Exercise 1:
In the tribute to Pule Mlambo, in which office did the writer and Pule work together as colleagues?
Exercise 2:
Repeat the tribute to Pule Mlambo word for word, everything from "By: Carl Niehaus" down to "same ultimate goals.".
Exercise 3:
Decide whether each statement agrees with the tribute to Pule Mlambo. Answer yes or no for each and quote the words of the tribute that settle it.
(a) The writer and Pule were at first aware of each other only at a distance.
(b) The writer says that familiarity between him and Pule bred contempt.
(c) Pule's treatment by others made him cynical.

By: Carl Niehaus
I have known comrade Pule ‘Boutros’ Mlambo for many years. We have always known each other as comrades.
However, at first it was at a distance, being aware of each other and working together for the same objectives, but during the last couple of years we were in a much closer proximity working together as colleagues in the Office of the Secretary General of the ANC – often on the same political projects with the same ultimate goals.
Our increased closeness over the years produced a strong bond of friendship, and comradeship. Ours was one of those unique relationships, where proximity and familiarity did not breed contempt, as that hackneyed old saying goes, but rather resulted in the opposite in the form of respect, care, and protection for each other.
To put it simply: We had each other’s backs. Comrade Pule is one of those rare fellow politicians, and liberation fighters, that I can without hesitation call a true friend and comrade – yes indeed: #FriendshipInComradeship! To say that about a fellow comrade is for me the highest praise, in a sad political environment where pseudo-comrades and betrayers have increasingly become the norm.
Comrade Pule was always a principled man, and a value driven liberation fighter. He personified the incarnation in his person of historical ideological maturity, in an era that increasingly is characterized by the death of ideology and by expediency.
If there was one thing that Pule never was, it is expedient. He was no political jellyfish, he had a backbone of steel! For this, as a man of principle, he paid a heavy price in his political and personal life. He was undermined by far lesser so-called ‘comrades’, and was worked out of political office by charlatans with much lesser ability, who were never even half the human being and revolutionary that he was.
It is a measure of the greatness of the man that Pule never allowed these treacherous experiences – which also had dire personal and financial consequences – to undermine his political commitment, nor made him cynical. He always remained a well balanced and principled political optimist. It was the solidness of his political analyses, and commitment, that always made him stand out as a leader among his comrades.

Listed records:

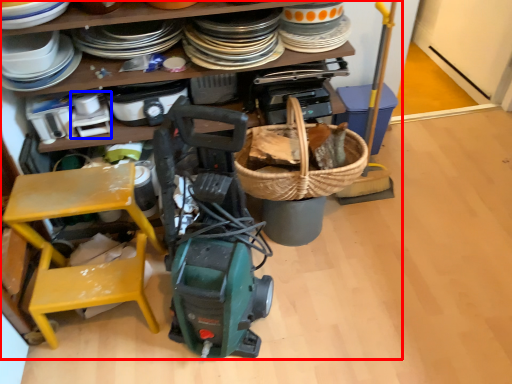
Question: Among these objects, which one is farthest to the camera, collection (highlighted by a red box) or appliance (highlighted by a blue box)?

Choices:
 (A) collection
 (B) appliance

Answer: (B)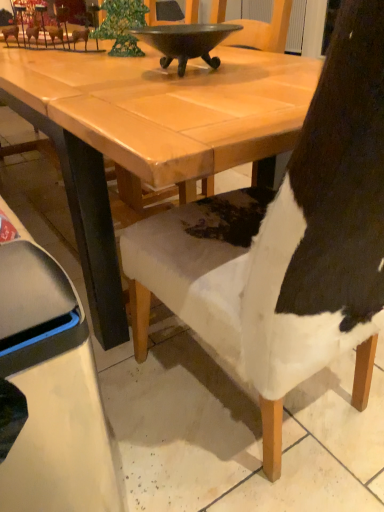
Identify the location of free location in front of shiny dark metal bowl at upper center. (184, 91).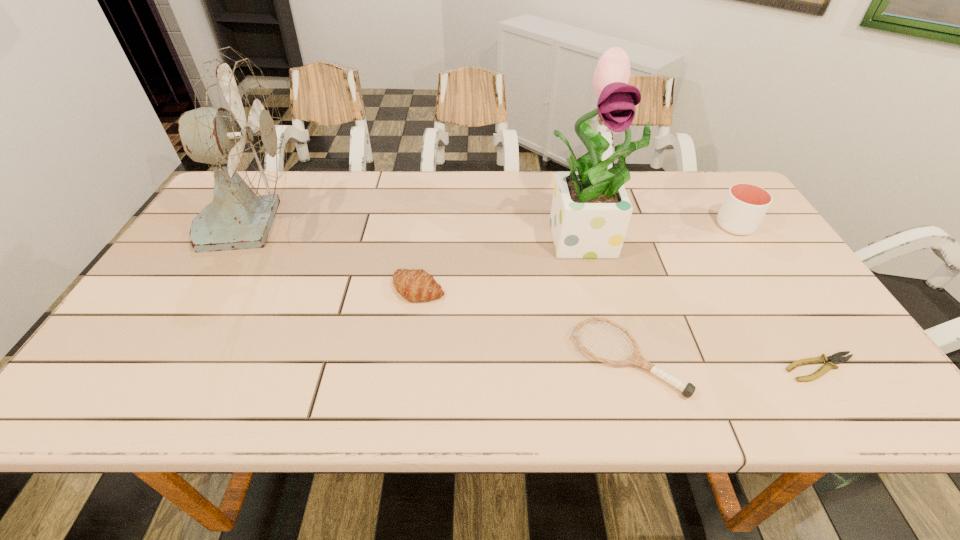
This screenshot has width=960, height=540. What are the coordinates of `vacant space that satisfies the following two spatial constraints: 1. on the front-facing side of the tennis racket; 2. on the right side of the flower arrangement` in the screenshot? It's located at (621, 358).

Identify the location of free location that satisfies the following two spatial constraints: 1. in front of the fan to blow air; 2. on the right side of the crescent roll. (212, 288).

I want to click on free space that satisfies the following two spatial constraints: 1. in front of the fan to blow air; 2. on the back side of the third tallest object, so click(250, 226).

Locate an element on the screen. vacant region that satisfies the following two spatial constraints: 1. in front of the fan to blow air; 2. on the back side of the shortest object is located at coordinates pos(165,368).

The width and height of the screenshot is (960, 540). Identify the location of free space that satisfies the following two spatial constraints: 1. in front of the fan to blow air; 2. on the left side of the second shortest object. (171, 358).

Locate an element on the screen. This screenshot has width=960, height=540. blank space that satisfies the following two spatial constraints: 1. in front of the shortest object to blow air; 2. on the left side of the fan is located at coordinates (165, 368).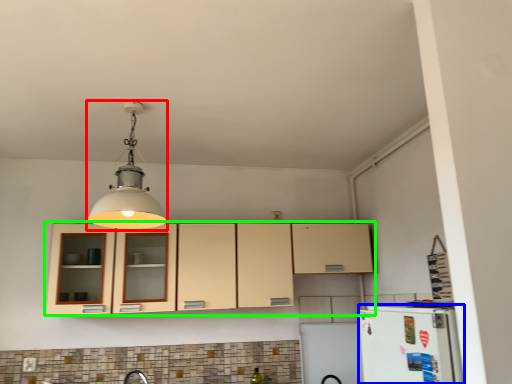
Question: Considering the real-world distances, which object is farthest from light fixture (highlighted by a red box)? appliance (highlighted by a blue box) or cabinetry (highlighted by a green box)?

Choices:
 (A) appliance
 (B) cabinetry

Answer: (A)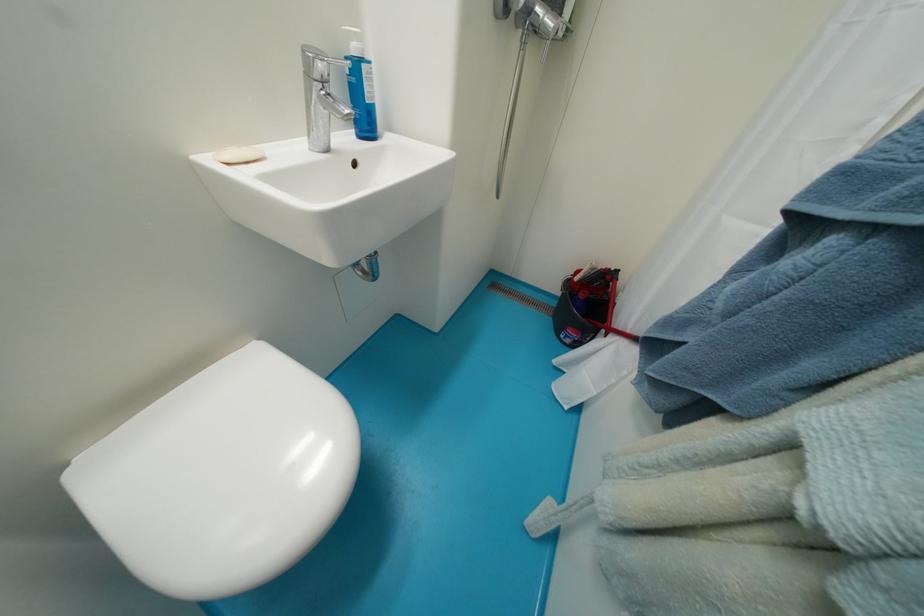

Task result 1:
They worked together in the Office of the Secretary General of the ANC.

Task result 2:
By: Carl Niehaus
I have known comrade Pule ‘Boutros’ Mlambo for many years. We have always known each other as comrades.
However, at first it was at a distance, being aware of each other and working together for the same objectives, but during the last couple of years we were in a much closer proximity working together as colleagues in the Office of the Secretary General of the ANC – often on the same political projects with the same ultimate goals.

Task result 3:
(a) Yes: "at first it was at a distance"
(b) No: "proximity and familiarity did not breed contempt"
(c) No: "nor made him cynical"